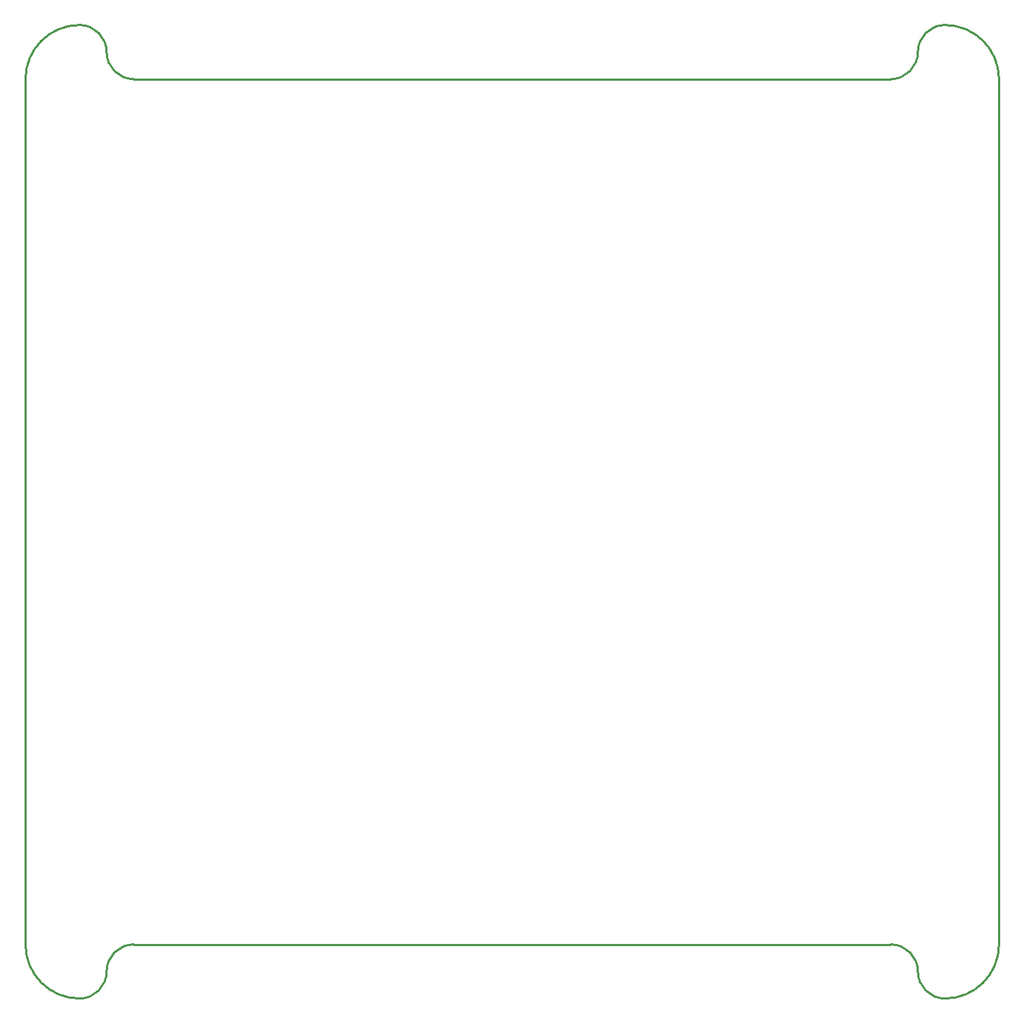
<source format=gko>
G04 Layer: BoardOutline*
G04 EasyEDA v6.4.17, 2021-03-06T12:48:26--8:00*
G04 ee12d80863e34575bd4b21ebeaabd800,b5aacd518854429a9b9924e8a25dcfd8,10*
G04 Gerber Generator version 0.2*
G04 Scale: 100 percent, Rotated: No, Reflected: No *
G04 Dimensions in inches *
G04 leading zeros omitted , absolute positions ,3 integer and 6 decimal *
%FSLAX36Y36*%
%MOIN*%

%ADD10C,0.0100*%
D10*
X4500000Y2000000D02*
G01*
X4500000Y-2000000D01*
X500000Y2000000D02*
G01*
X4000000Y2000000D01*
X500000Y-2000000D02*
G01*
X4000000Y-2000000D01*
X0Y-2000000D02*
G01*
X0Y2000000D01*
G75*
G01*
X4125000Y-2125000D02*
G03*
X4250000Y-2250000I125000J0D01*
G75*
G01*
X4125000Y-2125000D02*
G03*
X4000000Y-2000000I-125000J0D01*
G75*
G01*
X375000Y2125000D02*
G03*
X250000Y2250000I-125000J0D01*
G75*
G01*
X375000Y-2125000D02*
G02*
X500000Y-2000000I125000J0D01*
G75*
G01*
X375000Y-2125000D02*
G02*
X250000Y-2250000I-125000J0D01*
G75*
G01*
X4125000Y2125000D02*
G02*
X4000000Y2000000I-125000J0D01*
G75*
G01*
X4125000Y2125000D02*
G02*
X4250000Y2250000I125000J0D01*
G75*
G01*
X375000Y2125000D02*
G03*
X500000Y2000000I125000J0D01*
G75*
G01*
X250000Y-2250000D02*
G02*
X0Y-2000000I0J250000D01*
G75*
G01*
X4250000Y2250000D02*
G02*
X4500000Y2000000I0J-250000D01*
G75*
G01*
X0Y2000000D02*
G02*
X250000Y2250000I250000J0D01*
G75*
G01*
X4500000Y-2000000D02*
G02*
X4250000Y-2250000I-250000J0D01*

%LPD*%
M02*

</source>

→ **PROBLEM REQUIREMENTS**: Apart from the pictures, repeat every entry exactly.

→ **TASK RESULT**:
<source format=gko>
G04 Layer: BoardOutline*
G04 EasyEDA v6.4.17, 2021-03-06T12:48:26--8:00*
G04 ee12d80863e34575bd4b21ebeaabd800,b5aacd518854429a9b9924e8a25dcfd8,10*
G04 Gerber Generator version 0.2*
G04 Scale: 100 percent, Rotated: No, Reflected: No *
G04 Dimensions in inches *
G04 leading zeros omitted , absolute positions ,3 integer and 6 decimal *
%FSLAX36Y36*%
%MOIN*%

%ADD10C,0.0100*%
D10*
X4500000Y2000000D02*
G01*
X4500000Y-2000000D01*
X500000Y2000000D02*
G01*
X4000000Y2000000D01*
X500000Y-2000000D02*
G01*
X4000000Y-2000000D01*
X0Y-2000000D02*
G01*
X0Y2000000D01*
G75*
G01*
X4125000Y-2125000D02*
G03*
X4250000Y-2250000I125000J0D01*
G75*
G01*
X4125000Y-2125000D02*
G03*
X4000000Y-2000000I-125000J0D01*
G75*
G01*
X375000Y2125000D02*
G03*
X250000Y2250000I-125000J0D01*
G75*
G01*
X375000Y-2125000D02*
G02*
X500000Y-2000000I125000J0D01*
G75*
G01*
X375000Y-2125000D02*
G02*
X250000Y-2250000I-125000J0D01*
G75*
G01*
X4125000Y2125000D02*
G02*
X4000000Y2000000I-125000J0D01*
G75*
G01*
X4125000Y2125000D02*
G02*
X4250000Y2250000I125000J0D01*
G75*
G01*
X375000Y2125000D02*
G03*
X500000Y2000000I125000J0D01*
G75*
G01*
X250000Y-2250000D02*
G02*
X0Y-2000000I0J250000D01*
G75*
G01*
X4250000Y2250000D02*
G02*
X4500000Y2000000I0J-250000D01*
G75*
G01*
X0Y2000000D02*
G02*
X250000Y2250000I250000J0D01*
G75*
G01*
X4500000Y-2000000D02*
G02*
X4250000Y-2250000I-250000J0D01*

%LPD*%
M02*

</source>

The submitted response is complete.